2. Temperature responsive control apparatus according to claim 1 wherein said housing portion is formed of plastic.

3. Temperature responsive control apparatus according to claim 1 wherein said enclosure member is a unitary structure.

4. Temperature responsive control apparatus according to claim 1 wherein said enclosure member has a quadrangular configuration.

5. Temperature responsive control apparatus according to claim 1 wherein each group of said socket portion includes three socket openings.

6. Temperature responsive control apparatus according to claim 5 wherein said three socket openings are arranged in a triangular configuration.

7. Temperature responsive control apparatus according to claim 1 wherein said buss bar members are retained by said divider sections.

8. Temperature responsive control apparatus according to claim 1 wherein said circuit portion includes three buss bar members.

9. Temperature responsive control apparatus according to claim 8 wherein said contact sections of said third buss bar member are disposed adjacent a third socket opening of each socket opening group.

10. Temperature responsive control apparatus according to claim 1 wherein said bi-metal thermostat means includes an insulator housing.

11. Temperature responsive control apparatus according to claim 1 wherein said said contact terminals have a blade configuration.

12. Temperature responsive control apparatus according to claim 1 wherein positive and neutral contact terminals are blade members arranged substantially parallel to each other.

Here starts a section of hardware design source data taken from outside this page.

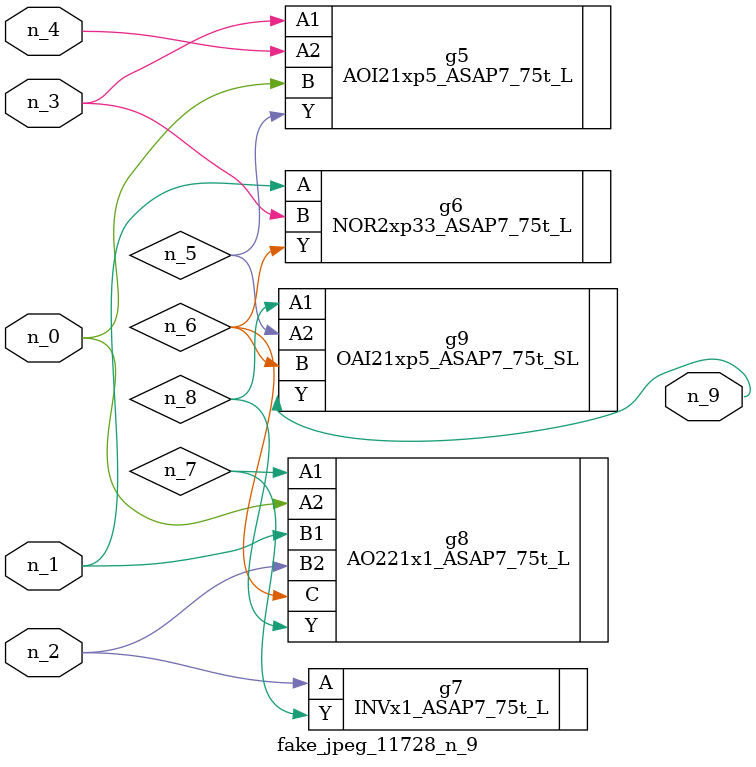
<source format=v>
module fake_jpeg_11728_n_9 (n_3, n_2, n_1, n_0, n_4, n_9);

input n_3;
input n_2;
input n_1;
input n_0;
input n_4;

output n_9;

wire n_8;
wire n_6;
wire n_5;
wire n_7;

AOI21xp5_ASAP7_75t_L g5 ( 
.A1(n_3),
.A2(n_4),
.B(n_0),
.Y(n_5)
);

NOR2xp33_ASAP7_75t_L g6 ( 
.A(n_1),
.B(n_3),
.Y(n_6)
);

INVx1_ASAP7_75t_L g7 ( 
.A(n_2),
.Y(n_7)
);

AO221x1_ASAP7_75t_L g8 ( 
.A1(n_7),
.A2(n_0),
.B1(n_1),
.B2(n_2),
.C(n_6),
.Y(n_8)
);

OAI21xp5_ASAP7_75t_SL g9 ( 
.A1(n_8),
.A2(n_5),
.B(n_6),
.Y(n_9)
);


endmodule
</source>
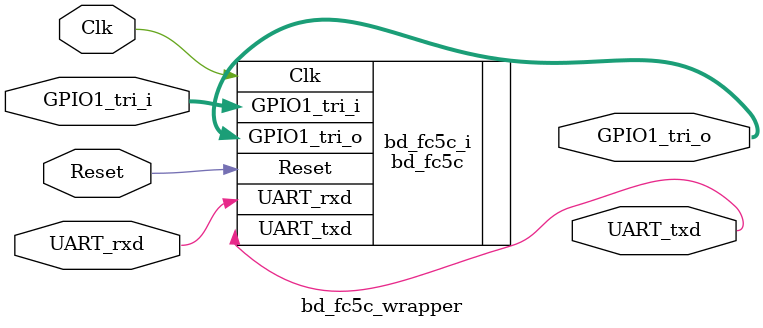
<source format=v>
`timescale 1 ps / 1 ps

module bd_fc5c_wrapper
   (Clk,
    GPIO1_tri_i,
    GPIO1_tri_o,
    Reset,
    UART_rxd,
    UART_txd);
  input Clk;
  input [3:0]GPIO1_tri_i;
  output [6:0]GPIO1_tri_o;
  input Reset;
  input UART_rxd;
  output UART_txd;

  wire Clk;
  wire [3:0]GPIO1_tri_i;
  wire [6:0]GPIO1_tri_o;
  wire Reset;
  wire UART_rxd;
  wire UART_txd;

  bd_fc5c bd_fc5c_i
       (.Clk(Clk),
        .GPIO1_tri_i(GPIO1_tri_i),
        .GPIO1_tri_o(GPIO1_tri_o),
        .Reset(Reset),
        .UART_rxd(UART_rxd),
        .UART_txd(UART_txd));
endmodule

</source>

13. Temperature responsive control apparatus according to claim 8 including a ground terminal extending from said third buss bar member.

14. Temperature responsive control apparatus according to claim 13 wherein said ground terminal includes are elongated cylindrical pin.

15. Temperature responsive control apparatus according to claim 1 wherein said fastening portion includes screws extending through said cover section into said divider sections.